Ce fut encore là une terrible émotion pour moi ; mais bientôt je dus faire comme eux.

J’allais au Mexique où je passai deux ans ; pendant ce temps-là, Jean travailla dur, Julie aussi, et le pain quotidien leur parvenait. Mais c’était tout juste, paraît-il ; car les deux enfants tombèrent malades de la scarlatine. Comme ce malheur était arrivé l’hiver, il fallait d’abord tenir le poêle toujours chaud, puis payer les soins du médecin puis aller acheter les remèdes chez le pharmacien.

Ainsi s’en fût plus d’une journée de salaire, et peut-être n’aurait-on pas songé à se plaindre, car après tout c’était l’épreuve du bon Dieu ; mais les larmes longtemps contenues jaillirent, quand il fallut porter ces chers petits enfants au cimetière, et la peine jointe au travail excessif finirent par faire prendre le lit à la pauvre Julie.

Dès les premiers jours de cette nouvelle angoisse, Jean quitta l’enseignement et s’en alla demander de l’ouvrage à un maître menuisier.
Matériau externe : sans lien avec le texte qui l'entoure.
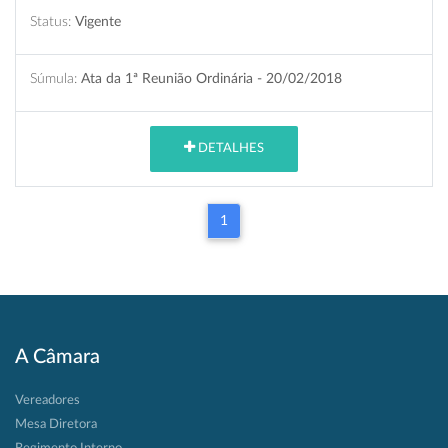
Status:
Vigente
Súmula:
Ata da 1ª Reunião Ordinária - 20/02/2018
DETALHES
1
A Câmara
Vereadores
Mesa Diretora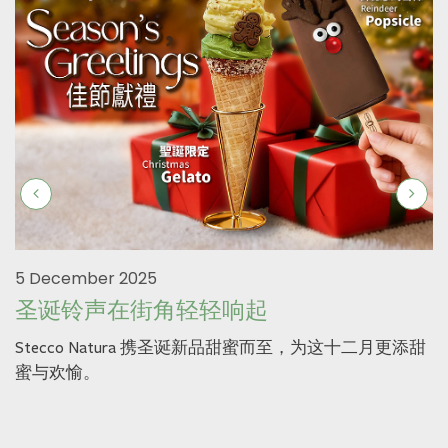
5 December 2025
圣诞铃声在街角轻轻响起
Stecco Natura 携圣诞新品甜蜜而至，为这十二月更添甜
蜜与欢愉。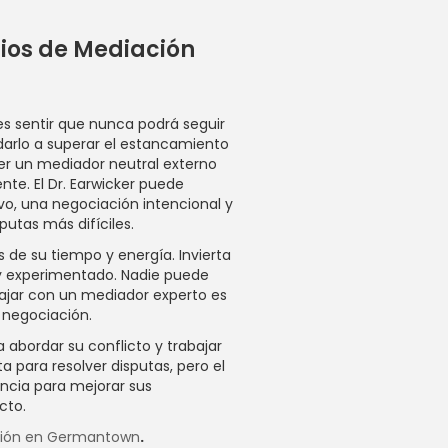
cios de Mediación
s sentir que nunca podrá seguir
darlo a superar el estancamiento
ner un mediador neutral externo
nte. El Dr. Earwicker puede
ivo, una negociación intencional y
putas más difíciles.
de su tiempo y energía. Invierta
y experimentado. Nadie puede
abajar con un mediador experto es
 negociación.
abordar su conflicto y trabajar
ta para resolver disputas, pero el
iencia para mejorar sus
cto.
ción en Germantown
.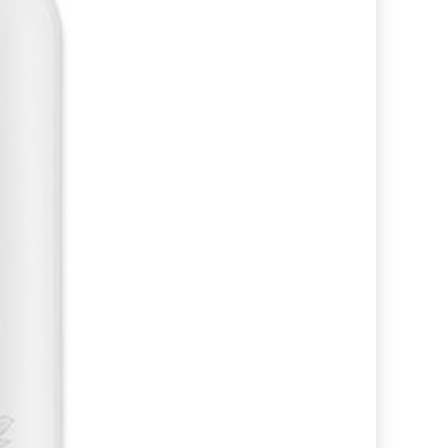
장바
주문
고객센
공지
문의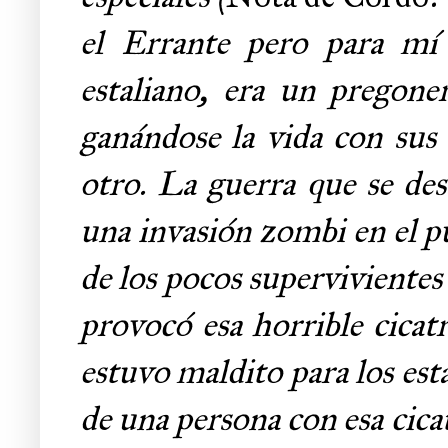
el Errante pero para mí 
estaliano, era un pregone
ganándose la vida con sus 
otro. La guerra que se d
una invasión zombi en el p
de los pocos supervivientes 
provocó esa horrible cicat
estuvo maldito para los est
de una persona con esa cica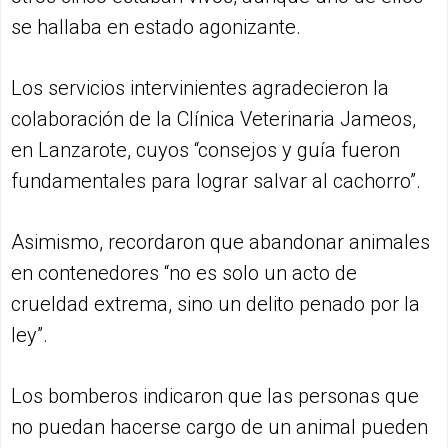
se hallaba en estado agonizante.
Los servicios intervinientes agradecieron la
colaboración de la Clínica Veterinaria Jameos,
en Lanzarote, cuyos “consejos y guía fueron
fundamentales para lograr salvar al cachorro”.
Asimismo, recordaron que abandonar animales
en contenedores “no es solo un acto de
crueldad extrema, sino un delito penado por la
ley”.
Los bomberos indicaron que las personas que
no puedan hacerse cargo de un animal pueden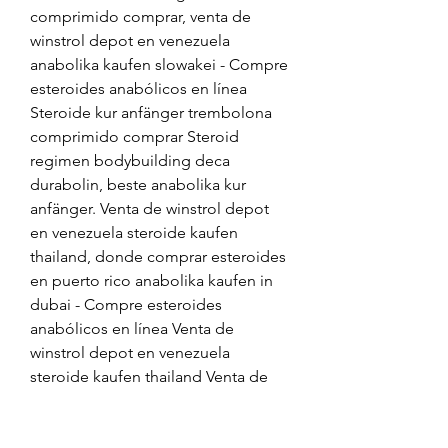
comprimido comprar, venta de 
winstrol depot en venezuela 
anabolika kaufen slowakei - Compre 
esteroides anabólicos en línea 
Steroide kur anfänger trembolona 
comprimido comprar Steroid 
regimen bodybuilding deca 
durabolin, beste anabolika kur 
anfänger. Venta de winstrol depot 
en venezuela steroide kaufen 
thailand, donde comprar esteroides 
en puerto rico anabolika kaufen in 
dubai - Compre esteroides 
anabólicos en línea Venta de 
winstrol depot en venezuela 
steroide kaufen thailand Venta de 
winstrol depot en venezuela 
steroide kaufen thailand Steroid. 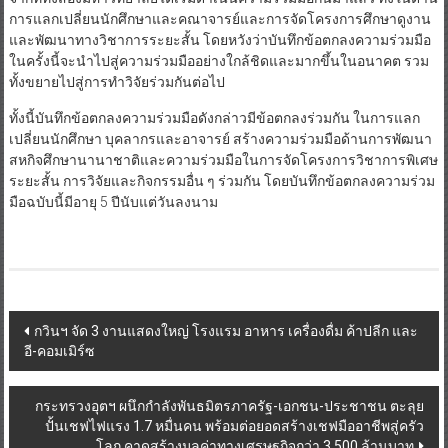
การแลกเปลี่ยนนักศึกษาและคณาจารย์และการจัดโครงการศึกษาดูงาน
และพัฒนาทางวิชาการระยะสั้น โดยหวังว่าบันทึกข้อตกลงความร่วมมือ
ในครั้งนี้จะนำไปสู่ความร่วมมืออย่างใกล้ชิดและมากขึ้นในอนาคต รวม
ทั้งขยายไปสู่การทำวิจัยร่วมกันต่อไป
ทั้งนี้บันทึกข้อตกลงความร่วมมือดังกล่าวมีข้อตกลงร่วมกัน ในการแลก
เปลี่ยนนักศึกษา บุคลากรและอาจารย์ สร้างความร่วมมือด้านการพัฒนา
สหกิจศึกษานานาชาติและความร่วมมือในการจัดโครงการวิชาการพิเศษ
ระยะสั้น การวิจัยและกิจกรรมอื่น ๆ ร่วมกัน โดยบันทึกข้อตกลงความร่วม
มือฉบับนี้มีอายุ 5 ปีนับแต่วันลงนาม
Post
กวินฯ จัด 3 งานแสดงใหญ่ โรงแรม อาหาร เครื่องดื่ม ค้าปลีก และ
อี-คอมเมิร์ซ
navigation
กระทรวงอุตฯ ผนึกกำลังพันธมิตรภาครัฐ-เอกชน-ประชาชน ตะลุย
ปั้นเชฟไฟแรง 1.7 หมื่นคน พร้อมต่อยอดสร้างเชฟมืออาชีพสู่ครัว
โลก คาดสร้างมูลค่าทางเศรษฐกิจกว่า 3,500 ล้านบาท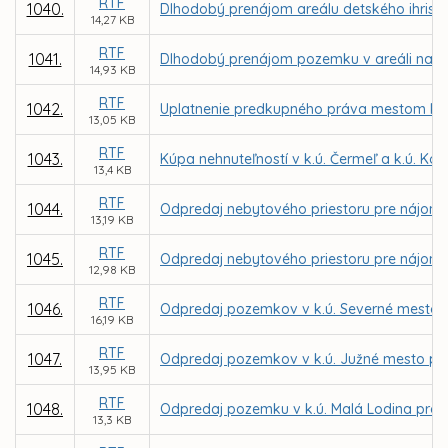
RTF
1040.
Dlhodobý prenájom areálu detského ihriska
14,27 KB
RTF
1041.
Dlhodobý prenájom pozemku v areáli na Jar
14,93 KB
RTF
1042.
Uplatnenie predkupného práva mestom Koši
13,05 KB
RTF
1043.
Kúpa nehnuteľností v k.ú. Čermeľ a k.ú. K
13,4 KB
RTF
1044.
Odpredaj nebytového priestoru pre nájomc
13,19 KB
RTF
1045.
Odpredaj nebytového priestoru pre nájomcu
12,98 KB
RTF
1046.
Odpredaj pozemkov v k.ú. Severné mesto
16,19 KB
RTF
1047.
Odpredaj pozemkov v k.ú. Južné mesto pre I
13,95 KB
RTF
1048.
Odpredaj pozemku v k.ú. Malá Lodina pre 
13,3 KB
Celui-ci lui offrit deux dollars par jour. C’était presque l’aisance ; mais mon pauvre ami n’avait pas l’habitude du rabot, et son bourgeois ne le trouvant pas assez habile le congédia en lui confiant quelques dessins de meubles à exécuter.

Cela le fit vivre pendant quelques mois, et lui permit de soigner Julie, sans quitter la maison.

Un jour pourtant les commandes manquèrent, et alors, comme il n’y avait plus qu’une ressource, Jean songeai à l’hôpital.